GHS sees a problem with several groups of students, particularly kids turning 18 and just dropping out.
"We don't have much recourse for that. Kids think they can get their GED and it will be easy. A GED is a much more difficult test to pass than the graduation requirement. The GED is not what it used to be," said Corn. He added he was at a recent meeting where Indiana School Superintendent Dr. Tony Bennett told them the military is no longer accepting the GED as a qualification for enlistment.
"If you can't get into the military with it, what can you do? You can go to Ivy Tech or Vincennes University, but you are limited. We need to find some way to make them (students) see school is more valid," noted Corn.
"Kids need a high school diploma. Area 30 and other work-study programs, allowing kids to earn college credit, help. But we need to do more with focusing on making education relevant to students," he concluded.

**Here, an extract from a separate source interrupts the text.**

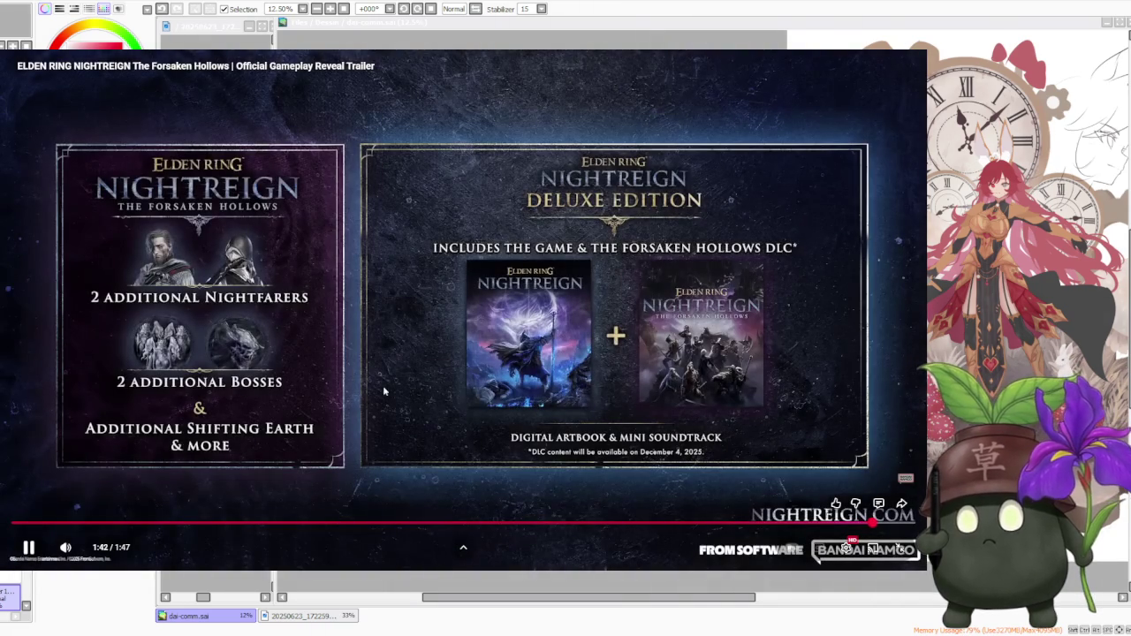
- Revisit the 0:39 and 1:41 Deluxe Edition frames and pause on the Collector's Edition scene, then resume
click(385, 389)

The support of the business community, federal and state grants to assist in providing funds for development and staffing of alternative educational programs and an increase in the 21st Century Scholarship program are important to the success of the plan.
In order to accomplish their goal, group members identified strategies. These include working with all four county school corporations to establish an alternative to expulsion; improving attendance of all students by engaging more parents in their children's school lives; examining factors that place students at risk and implementing grade recovery plans; and developing more after school and summer activities for students such as tutoring, mentoring, internships, service learning and career explorations in and out of school.
Other strategies include better recognition of home school programs, implementing a process for parental accountability, upgrading the General Equivalency Degree (GED) recipients to be considered as graduates and to lower the costs of online high school completion courses.
One of the biggest hurdles the group faces is changing the GED requirements. Currently, students who get their GED are still considered dropouts from the school they left.
"Parents, teachers and administrators still encourage these students to finish and they receive their equivalency degree, but they don't get to walk across the stage. We'd like to find a way for schools to count these students as graduates," said Zerkel.
As far as the community and businesses, there are good reasons to be involved in the initiative.
"It behooves the community to be involved, not just because it affects their children, but better educated people make a better educated community with a workforce that helps draw business to the community because it can support their hiring needs," said David English, group facilitator.
A mentoring program or programs is another facet of helping improve graduation rates.
"At our last meeting we had members of the Boys and Girls Club who have a formal mentoring program talk about how it can help. We can also develop mentoring groups in the schools. Both have positives," added English.
How successful the initiative is will be determined by the improved graduation rates over the next three years.
"It also helps to redevelop that sense of community, commitment and caring. The saying is trite but true--it takes a village to raise a child," noted English.